The main steps are the following:

  1. Deploy BlueCompute to a new Bluemix region Assuming you have already deployed BlueCompute to Bluemix US South region, you can deploy a new instance in Bluemix EU-DE region by re-following instructions at this link. It is strongly recommended to keep same naming conventions between the two deployments (Bluemix spaces, Application names, Kubernetes service names, etc.).

  2. Configure Database Replication for both MySQL and Cloudant DB as the described in the documents available at the links below:

  1. Configure Load Balancer In order to have a reliable load balancing solution to route calls to each instance, we recommend the usage of commercial solutions like Akamai Global Traffic Management or Dyn for production environments. However for development (or Proof Of Concept) environments, it is also possible to use cheaper solutions like NGINX. Also with NGINX is possible to experiment Location-based routing as documented here. However, consider that in this case NGINX is a Single Point Of Failure (SPOF). In order to setup NGINX you have to:
  • Build NGINX Container
  • Start the container in one of the Kubernetes clusters to load-balance between the two clusters
  • Note down the IP address of BlueCompute NGINX Docker container
  • Optionally define a DNS associated to the IP of BlueCompute NGINX (recommended)
  1. Configure automated backup For disaster recovery, ensure that a site can recover using automated backups.

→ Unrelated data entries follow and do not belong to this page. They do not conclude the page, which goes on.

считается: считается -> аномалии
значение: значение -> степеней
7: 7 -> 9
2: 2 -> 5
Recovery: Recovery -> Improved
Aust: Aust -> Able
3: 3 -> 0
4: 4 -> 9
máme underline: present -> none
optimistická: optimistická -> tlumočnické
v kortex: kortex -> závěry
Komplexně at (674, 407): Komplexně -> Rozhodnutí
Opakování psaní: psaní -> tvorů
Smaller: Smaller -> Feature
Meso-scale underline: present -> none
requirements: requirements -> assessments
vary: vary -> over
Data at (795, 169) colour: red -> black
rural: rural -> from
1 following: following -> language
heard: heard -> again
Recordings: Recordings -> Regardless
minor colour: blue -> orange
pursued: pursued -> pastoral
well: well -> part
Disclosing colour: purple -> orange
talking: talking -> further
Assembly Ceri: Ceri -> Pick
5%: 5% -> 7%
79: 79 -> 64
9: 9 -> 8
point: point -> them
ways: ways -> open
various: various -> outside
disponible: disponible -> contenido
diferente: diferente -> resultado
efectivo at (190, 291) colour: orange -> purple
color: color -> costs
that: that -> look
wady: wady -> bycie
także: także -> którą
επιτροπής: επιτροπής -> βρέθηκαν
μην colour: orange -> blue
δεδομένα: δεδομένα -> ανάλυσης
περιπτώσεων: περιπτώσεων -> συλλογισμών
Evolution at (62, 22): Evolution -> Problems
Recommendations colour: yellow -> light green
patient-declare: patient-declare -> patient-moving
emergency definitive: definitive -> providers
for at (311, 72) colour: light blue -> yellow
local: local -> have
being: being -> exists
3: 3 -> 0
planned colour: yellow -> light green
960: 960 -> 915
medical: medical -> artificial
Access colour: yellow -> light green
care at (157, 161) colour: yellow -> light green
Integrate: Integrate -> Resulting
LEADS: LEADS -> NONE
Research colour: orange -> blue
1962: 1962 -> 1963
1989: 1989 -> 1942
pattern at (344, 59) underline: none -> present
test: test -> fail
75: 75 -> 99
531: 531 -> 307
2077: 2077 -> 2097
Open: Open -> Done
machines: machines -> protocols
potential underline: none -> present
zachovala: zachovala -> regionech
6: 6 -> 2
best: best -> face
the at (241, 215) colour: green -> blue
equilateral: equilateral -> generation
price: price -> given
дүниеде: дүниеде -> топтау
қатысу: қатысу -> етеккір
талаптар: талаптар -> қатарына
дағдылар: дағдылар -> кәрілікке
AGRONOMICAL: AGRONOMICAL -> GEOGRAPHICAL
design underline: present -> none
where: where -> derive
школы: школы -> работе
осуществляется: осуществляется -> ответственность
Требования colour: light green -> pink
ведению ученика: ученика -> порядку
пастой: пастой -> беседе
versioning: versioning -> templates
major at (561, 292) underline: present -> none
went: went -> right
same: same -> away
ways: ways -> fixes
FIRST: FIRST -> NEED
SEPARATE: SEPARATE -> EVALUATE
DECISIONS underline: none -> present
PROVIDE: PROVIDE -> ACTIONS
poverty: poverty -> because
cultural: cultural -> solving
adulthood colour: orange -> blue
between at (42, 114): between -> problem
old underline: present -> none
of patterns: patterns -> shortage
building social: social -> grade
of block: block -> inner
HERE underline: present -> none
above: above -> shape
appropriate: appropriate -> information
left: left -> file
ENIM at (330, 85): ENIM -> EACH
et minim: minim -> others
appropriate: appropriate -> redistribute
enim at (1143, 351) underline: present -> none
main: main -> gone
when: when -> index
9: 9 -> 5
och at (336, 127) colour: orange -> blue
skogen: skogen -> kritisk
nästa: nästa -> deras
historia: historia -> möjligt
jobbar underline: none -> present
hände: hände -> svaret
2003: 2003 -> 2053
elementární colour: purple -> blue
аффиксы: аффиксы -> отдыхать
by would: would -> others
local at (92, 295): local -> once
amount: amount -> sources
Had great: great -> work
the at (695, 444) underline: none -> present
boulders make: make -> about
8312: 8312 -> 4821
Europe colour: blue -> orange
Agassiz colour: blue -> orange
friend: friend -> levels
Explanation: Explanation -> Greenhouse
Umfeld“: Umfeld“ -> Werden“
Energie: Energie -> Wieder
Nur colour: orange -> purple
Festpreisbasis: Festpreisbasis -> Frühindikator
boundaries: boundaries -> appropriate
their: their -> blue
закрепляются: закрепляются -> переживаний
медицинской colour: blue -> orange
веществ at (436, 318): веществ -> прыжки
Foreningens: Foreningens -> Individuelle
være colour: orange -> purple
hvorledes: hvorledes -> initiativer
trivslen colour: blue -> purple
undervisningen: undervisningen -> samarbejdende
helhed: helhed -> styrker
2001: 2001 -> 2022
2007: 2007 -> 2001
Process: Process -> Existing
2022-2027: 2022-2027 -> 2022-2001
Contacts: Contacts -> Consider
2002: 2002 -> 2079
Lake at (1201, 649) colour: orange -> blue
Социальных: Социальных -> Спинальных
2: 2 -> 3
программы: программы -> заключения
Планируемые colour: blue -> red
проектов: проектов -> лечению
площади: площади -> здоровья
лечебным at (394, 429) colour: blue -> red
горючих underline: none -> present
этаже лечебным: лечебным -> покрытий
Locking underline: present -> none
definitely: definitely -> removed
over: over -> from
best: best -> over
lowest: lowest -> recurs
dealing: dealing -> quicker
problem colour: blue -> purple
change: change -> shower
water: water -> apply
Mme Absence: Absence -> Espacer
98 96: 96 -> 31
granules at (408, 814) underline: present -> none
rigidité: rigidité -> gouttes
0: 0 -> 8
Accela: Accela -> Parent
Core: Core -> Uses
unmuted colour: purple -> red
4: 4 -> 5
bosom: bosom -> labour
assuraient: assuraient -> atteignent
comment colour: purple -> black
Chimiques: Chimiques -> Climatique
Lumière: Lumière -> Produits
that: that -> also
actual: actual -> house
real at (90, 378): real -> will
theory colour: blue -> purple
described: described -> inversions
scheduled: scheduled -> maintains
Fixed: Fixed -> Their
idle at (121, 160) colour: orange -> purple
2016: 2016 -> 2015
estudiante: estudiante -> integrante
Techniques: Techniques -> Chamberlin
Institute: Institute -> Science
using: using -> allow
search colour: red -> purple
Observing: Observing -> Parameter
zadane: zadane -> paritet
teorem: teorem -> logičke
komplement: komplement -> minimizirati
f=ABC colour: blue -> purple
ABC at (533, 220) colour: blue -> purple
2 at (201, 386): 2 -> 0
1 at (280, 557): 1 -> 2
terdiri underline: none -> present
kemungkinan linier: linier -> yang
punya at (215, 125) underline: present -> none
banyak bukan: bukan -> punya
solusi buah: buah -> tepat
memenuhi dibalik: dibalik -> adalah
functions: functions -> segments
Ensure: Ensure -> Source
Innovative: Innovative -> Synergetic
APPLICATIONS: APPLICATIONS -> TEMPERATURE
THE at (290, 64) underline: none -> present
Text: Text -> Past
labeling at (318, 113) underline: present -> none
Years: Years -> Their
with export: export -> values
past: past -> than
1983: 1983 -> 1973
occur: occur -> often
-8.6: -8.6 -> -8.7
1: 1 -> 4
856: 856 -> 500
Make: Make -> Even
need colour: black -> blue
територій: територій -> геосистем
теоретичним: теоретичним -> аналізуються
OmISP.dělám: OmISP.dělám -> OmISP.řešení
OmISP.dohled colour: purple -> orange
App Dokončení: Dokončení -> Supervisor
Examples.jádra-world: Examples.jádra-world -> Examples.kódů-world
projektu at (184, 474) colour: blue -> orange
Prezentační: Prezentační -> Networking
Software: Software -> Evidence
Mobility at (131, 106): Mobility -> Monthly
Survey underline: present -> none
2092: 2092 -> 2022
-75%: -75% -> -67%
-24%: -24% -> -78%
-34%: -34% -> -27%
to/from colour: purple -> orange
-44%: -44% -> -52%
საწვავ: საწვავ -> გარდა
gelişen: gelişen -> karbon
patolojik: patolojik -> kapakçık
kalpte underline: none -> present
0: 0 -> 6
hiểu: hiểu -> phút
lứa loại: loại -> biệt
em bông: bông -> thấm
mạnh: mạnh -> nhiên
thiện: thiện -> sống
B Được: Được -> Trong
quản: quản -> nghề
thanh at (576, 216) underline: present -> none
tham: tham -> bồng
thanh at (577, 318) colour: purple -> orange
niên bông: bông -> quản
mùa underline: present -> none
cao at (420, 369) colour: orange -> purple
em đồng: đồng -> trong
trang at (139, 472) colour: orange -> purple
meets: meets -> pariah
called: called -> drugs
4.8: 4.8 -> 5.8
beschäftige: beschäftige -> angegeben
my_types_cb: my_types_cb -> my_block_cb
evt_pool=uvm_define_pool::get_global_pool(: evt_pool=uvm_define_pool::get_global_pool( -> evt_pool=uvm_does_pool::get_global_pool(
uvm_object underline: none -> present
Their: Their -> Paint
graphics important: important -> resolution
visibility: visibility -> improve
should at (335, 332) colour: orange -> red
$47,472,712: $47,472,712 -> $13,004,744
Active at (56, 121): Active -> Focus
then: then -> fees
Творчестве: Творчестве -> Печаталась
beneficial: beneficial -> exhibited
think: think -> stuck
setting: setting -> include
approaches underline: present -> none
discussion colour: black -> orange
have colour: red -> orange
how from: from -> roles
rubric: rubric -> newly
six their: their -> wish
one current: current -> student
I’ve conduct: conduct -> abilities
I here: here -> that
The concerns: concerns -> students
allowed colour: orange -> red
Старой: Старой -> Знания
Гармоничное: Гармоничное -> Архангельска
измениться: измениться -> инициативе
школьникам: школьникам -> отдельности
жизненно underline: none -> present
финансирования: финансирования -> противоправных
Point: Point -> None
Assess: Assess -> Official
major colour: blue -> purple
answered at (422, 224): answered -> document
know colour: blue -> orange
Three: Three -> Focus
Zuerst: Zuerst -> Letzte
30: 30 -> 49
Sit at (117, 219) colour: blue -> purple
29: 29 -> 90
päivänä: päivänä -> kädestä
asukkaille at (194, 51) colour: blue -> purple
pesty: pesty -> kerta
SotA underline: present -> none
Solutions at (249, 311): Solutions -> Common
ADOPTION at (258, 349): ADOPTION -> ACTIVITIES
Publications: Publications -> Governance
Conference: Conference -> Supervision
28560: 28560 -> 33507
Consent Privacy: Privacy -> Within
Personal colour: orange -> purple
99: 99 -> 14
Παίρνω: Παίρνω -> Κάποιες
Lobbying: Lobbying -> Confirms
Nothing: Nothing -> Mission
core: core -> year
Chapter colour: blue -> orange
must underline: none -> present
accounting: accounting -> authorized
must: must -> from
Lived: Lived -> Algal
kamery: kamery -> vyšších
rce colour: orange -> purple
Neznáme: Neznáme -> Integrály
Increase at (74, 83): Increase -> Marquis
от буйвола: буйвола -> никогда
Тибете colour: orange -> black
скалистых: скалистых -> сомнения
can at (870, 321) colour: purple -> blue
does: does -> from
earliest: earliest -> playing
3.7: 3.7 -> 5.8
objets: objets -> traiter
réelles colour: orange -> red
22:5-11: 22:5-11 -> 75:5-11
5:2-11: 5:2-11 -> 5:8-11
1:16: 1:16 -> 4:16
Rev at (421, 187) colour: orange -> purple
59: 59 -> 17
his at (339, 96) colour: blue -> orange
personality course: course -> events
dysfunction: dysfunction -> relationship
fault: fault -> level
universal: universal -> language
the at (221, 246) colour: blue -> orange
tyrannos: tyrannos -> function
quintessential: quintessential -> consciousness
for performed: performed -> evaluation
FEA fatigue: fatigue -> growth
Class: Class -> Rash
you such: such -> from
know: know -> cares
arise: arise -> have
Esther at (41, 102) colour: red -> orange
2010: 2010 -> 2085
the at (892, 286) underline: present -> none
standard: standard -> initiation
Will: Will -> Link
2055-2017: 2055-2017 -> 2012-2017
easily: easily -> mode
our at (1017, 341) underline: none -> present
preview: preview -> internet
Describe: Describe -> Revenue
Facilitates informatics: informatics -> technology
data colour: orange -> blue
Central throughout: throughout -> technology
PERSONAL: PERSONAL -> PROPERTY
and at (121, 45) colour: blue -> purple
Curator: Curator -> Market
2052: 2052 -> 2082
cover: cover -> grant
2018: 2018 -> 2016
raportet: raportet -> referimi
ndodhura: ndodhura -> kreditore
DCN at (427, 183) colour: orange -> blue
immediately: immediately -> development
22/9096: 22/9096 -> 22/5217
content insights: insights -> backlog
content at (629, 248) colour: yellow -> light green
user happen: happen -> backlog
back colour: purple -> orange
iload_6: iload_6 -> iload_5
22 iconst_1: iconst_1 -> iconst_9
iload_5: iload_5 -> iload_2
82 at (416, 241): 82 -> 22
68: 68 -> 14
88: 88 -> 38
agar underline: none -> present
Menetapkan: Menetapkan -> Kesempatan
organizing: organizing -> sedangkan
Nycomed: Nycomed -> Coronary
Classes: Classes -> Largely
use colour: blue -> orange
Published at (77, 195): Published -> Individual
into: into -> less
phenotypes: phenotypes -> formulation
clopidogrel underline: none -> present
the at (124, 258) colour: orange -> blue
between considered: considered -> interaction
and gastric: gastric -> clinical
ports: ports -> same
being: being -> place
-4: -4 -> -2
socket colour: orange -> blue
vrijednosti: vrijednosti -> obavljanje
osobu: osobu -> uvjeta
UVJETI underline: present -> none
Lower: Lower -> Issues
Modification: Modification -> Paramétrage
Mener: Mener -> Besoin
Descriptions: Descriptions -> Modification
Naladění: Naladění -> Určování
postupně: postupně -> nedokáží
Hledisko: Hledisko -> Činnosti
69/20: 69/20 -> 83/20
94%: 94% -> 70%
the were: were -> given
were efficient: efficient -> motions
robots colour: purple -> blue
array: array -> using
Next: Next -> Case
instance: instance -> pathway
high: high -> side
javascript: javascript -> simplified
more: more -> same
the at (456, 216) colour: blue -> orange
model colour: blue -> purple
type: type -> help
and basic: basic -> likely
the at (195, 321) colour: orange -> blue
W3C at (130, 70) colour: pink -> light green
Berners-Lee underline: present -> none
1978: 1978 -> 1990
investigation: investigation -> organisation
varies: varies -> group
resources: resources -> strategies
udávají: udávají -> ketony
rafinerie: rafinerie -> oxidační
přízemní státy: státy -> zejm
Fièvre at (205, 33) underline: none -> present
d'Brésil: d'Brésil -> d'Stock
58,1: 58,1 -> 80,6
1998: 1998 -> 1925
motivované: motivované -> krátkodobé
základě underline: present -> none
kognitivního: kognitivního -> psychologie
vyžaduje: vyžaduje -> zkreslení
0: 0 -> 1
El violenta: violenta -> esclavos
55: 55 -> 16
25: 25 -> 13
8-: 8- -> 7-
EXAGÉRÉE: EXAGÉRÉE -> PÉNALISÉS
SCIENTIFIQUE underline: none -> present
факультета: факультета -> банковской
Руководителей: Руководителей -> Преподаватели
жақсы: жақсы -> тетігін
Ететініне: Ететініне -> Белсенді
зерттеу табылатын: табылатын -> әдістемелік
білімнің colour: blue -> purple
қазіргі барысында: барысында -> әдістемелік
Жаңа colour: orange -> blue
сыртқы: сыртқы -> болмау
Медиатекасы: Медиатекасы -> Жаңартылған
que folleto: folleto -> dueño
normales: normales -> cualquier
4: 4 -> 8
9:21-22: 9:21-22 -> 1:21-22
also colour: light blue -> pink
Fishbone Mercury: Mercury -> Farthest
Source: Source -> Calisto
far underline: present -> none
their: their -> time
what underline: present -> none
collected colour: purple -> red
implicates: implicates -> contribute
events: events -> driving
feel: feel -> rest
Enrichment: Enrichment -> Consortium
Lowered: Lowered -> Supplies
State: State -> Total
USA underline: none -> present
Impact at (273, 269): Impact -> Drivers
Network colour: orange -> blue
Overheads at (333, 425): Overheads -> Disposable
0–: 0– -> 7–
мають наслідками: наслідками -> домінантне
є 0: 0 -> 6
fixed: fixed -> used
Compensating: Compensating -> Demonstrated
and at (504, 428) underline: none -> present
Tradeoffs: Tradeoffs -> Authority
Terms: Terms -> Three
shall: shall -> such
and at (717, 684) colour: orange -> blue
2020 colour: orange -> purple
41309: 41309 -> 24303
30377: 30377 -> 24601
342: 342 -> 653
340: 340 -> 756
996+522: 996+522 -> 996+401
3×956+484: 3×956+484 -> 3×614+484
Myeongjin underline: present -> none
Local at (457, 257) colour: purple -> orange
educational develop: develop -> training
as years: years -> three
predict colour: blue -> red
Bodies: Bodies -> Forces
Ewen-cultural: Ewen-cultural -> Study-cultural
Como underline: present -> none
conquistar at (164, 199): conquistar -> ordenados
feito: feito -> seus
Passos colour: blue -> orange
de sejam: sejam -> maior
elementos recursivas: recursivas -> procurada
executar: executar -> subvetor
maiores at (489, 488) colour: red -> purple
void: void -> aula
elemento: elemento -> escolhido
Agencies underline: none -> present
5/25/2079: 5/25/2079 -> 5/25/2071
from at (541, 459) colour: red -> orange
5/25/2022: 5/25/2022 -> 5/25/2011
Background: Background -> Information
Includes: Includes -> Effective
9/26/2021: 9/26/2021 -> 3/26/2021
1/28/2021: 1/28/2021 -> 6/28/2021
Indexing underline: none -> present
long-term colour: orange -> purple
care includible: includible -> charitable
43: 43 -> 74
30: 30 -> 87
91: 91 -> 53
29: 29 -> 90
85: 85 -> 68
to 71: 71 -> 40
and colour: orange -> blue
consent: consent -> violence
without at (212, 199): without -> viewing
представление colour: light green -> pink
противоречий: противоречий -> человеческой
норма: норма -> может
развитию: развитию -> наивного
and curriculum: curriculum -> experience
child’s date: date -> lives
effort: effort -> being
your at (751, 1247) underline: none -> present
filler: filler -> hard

  2. Align shared secrets across sites When BlueCompute is deployed to two separate Bluemix Public environments, it's important to keep aligned shared secret configurations in both locations, so calls made to OAuth protected REST APIs by clients can be routed seamlessly to one of the two locations by the front-end load-balancer. For login protected pages and OAuth protected APIs, the same HS256 key must be used so that the same token can be used in either deployment.

  3. Configure BlueCompute Web Application and Mobile Application to point to the Load Balancer in front of the two deployments of BlueCompute.

  4. Test availability of the app Test should include the bringing offline individual worker nodes in one location, and an entire cluster.

At this point, it should be possible to use BlueCompute Mobile App and BlueCompute Web Application even when one of the two sites is unavailable.